Figure 8.31 shows the ACFs for 36 random numbers, 360 random numbers, and 1,000 random numbers.
Image Question 8.1
The above graph show us correlation between various lags of the series. It shows the ACFs for 36, 360 and 1000 random numbers. The Y axis seem to be on the same scale for 36, 360 and 1000 data points and the X axis shows the lags getting longer. It indicates the data are white noise. Most of the lags do not cross the blue line that represent bounds. We expect atlease 95% of lags to be within the boundaries
As the number of data increases the value of the significant coorelation decreases. Also as the observation count increases, the number of large outliers from the mean also decreases. This is the law of large numbers.
A classic example of a non-stationary series is the daily closing IBM stock price series (data set ibmclose). Use R to plot the daily closing prices for IBM stock and the ACF and PACF. Explain how each plot shows that the series is non-stationary and should be differenced.
library(fpp2)
library(urca)
library(readxl)
data("ibmclose")
autoplot(ibmclose)
ggAcf(ibmclose)
ggPacf(ibmclose)
From the above autoplot charts we can see the time series is not stationary. It also doesn’t seem to exhibit seasonal patterns. The data need differencing to get stationary data. The ACF plots show high correlation for the different lags. The plot reveals that 95% of spikes are within the bound.
For the following series, find an appropriate Box-Cox transformation and order of differencing in order to obtain stationary data.
Transformations like logarithms can help to stabilize the variance of a time series. Differencing can help stabilize the mean of a time series by removing changes in the level of a time series, and therefore eliminating (or reducing) trend and seasonality. And that’s the requisite for obtaining stationary data.
a. usnetelec
ggtsdisplay(usnetelec, main = "Annual US Net Electricity Generation", ylab = "Billion kWh",
xlab = "Year")
════════════════
Could you extend the notes on time-series stationarity and differencing, picking up right after their final line of R code?

▸ DATA LISTING:
════════════════
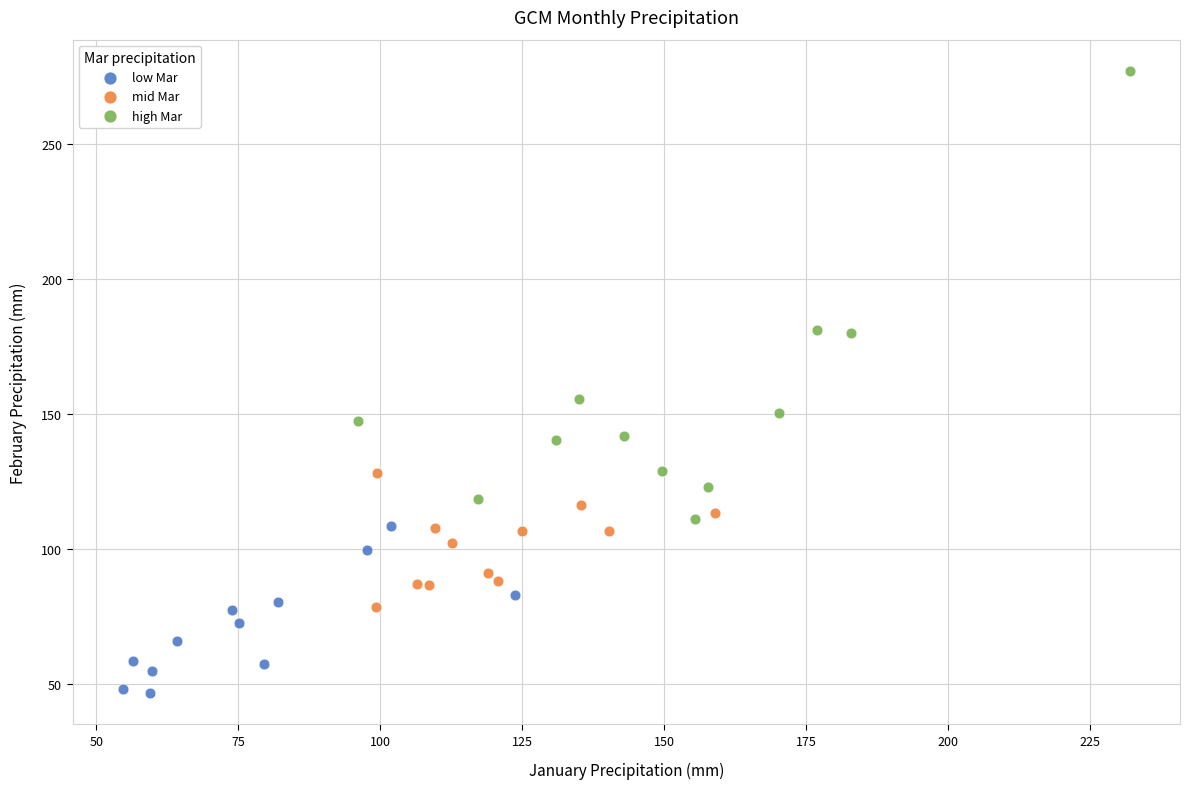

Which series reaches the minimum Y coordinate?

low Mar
════════════════
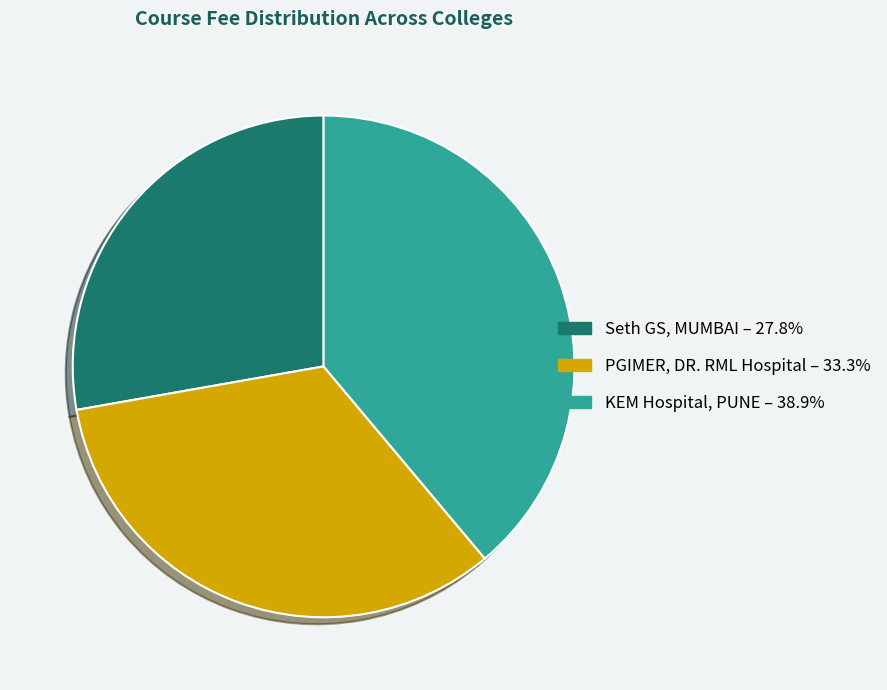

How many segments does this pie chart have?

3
════════════════
▸ RESPONSE BOX:
usnetelec_bc <- BoxCox(usnetelec, lambda=BoxCox.lambda(usnetelec))
ndiffs(usnetelec_bc)
## [1] 2
usnetelec_bc_diff <- diff(diff(usnetelec_bc))
ndiffs(usnetelec_bc_diff)
## [1] 0
ggtsdisplay(usnetelec_bc_diff)
Data is stationary and trend is removed.
b. usgdp
ggtsdisplay(usgdp, main = "Quarterly US GDP", ylab = "GDP", xlab = "Year")
usgdp_bc <- BoxCox(usgdp, lambda=BoxCox.lambda(usgdp))
ndiffs(usgdp_bc)
## [1] 1
usgdp_bc_diff <- diff(usgdp_bc)
ndiffs(usgdp_bc_diff)
## [1] 0
ggtsdisplay(usgdp_bc_diff)
There is 95% spikes but are within the bounds after one order differencing, data is stationary.
c. mcopper
ggtsdisplay(mcopper, main = "Monthly Copper Prices", ylab = "Price", xlab = "Year")
mcopper_bc <- BoxCox(mcopper, lambda=BoxCox.lambda(mcopper))
ndiffs(mcopper_bc)
## [1] 1
mcopper_bc_diff <- diff(mcopper_bc)
ndiffs(mcopper_bc_diff)
## [1] 0
ggtsdisplay(mcopper_bc_diff)
After BoxCox and first differencing the timeseries is stationary.
d. enplanements
ggtsdisplay(enplanements, main = "Monthly US Domestic Enplanements", ylab = "million",
xlab = "Year")
enplanements_bc <- BoxCox(enplanements, lambda=BoxCox.lambda(enplanements))
ndiffs(enplanements_bc)
## [1] 1
nsdiffs(enplanements_bc)
## [1] 1
enplanements_bc_diff <- diff(enplanements_bc)
enplanements_bc_diff1 <- diff(enplanements_bc_diff, lag=12)
ndiffs(enplanements_bc_diff1)
## [1] 0
nsdiffs(enplanements_bc_diff1)
## [1] 0
ggtsdisplay(enplanements_bc_diff1)
Time plot here shows the stationarity and 95% of the spikes are within the bounds.
e. visitors
ggtsdisplay(visitors, main = "Monthly Australian Short-Term Overseas Vistors", ylab = "Visitors in Thousands",
xlab = "Year")
visitors_bc <- BoxCox(visitors, lambda=BoxCox.lambda(visitors))
ndiffs(visitors_bc)
## [1] 1
nsdiffs(visitors_bc)
## [1] 1
visitors_bc_diff <- diff(visitors_bc)
visitors_bc_diff1 <- diff(visitors_bc_diff, lag=12)
ggtsdisplay(visitors_bc_diff1)
This time series after BoxCox transformation is very much like the original timeseries. There doesn’t look like a major differences between the 2 ACFs the transformation
For your retail data (from Exercise 3 in Section 2.10), find the appropriate order of differencing (after transformation if necessary) to obtain stationary data.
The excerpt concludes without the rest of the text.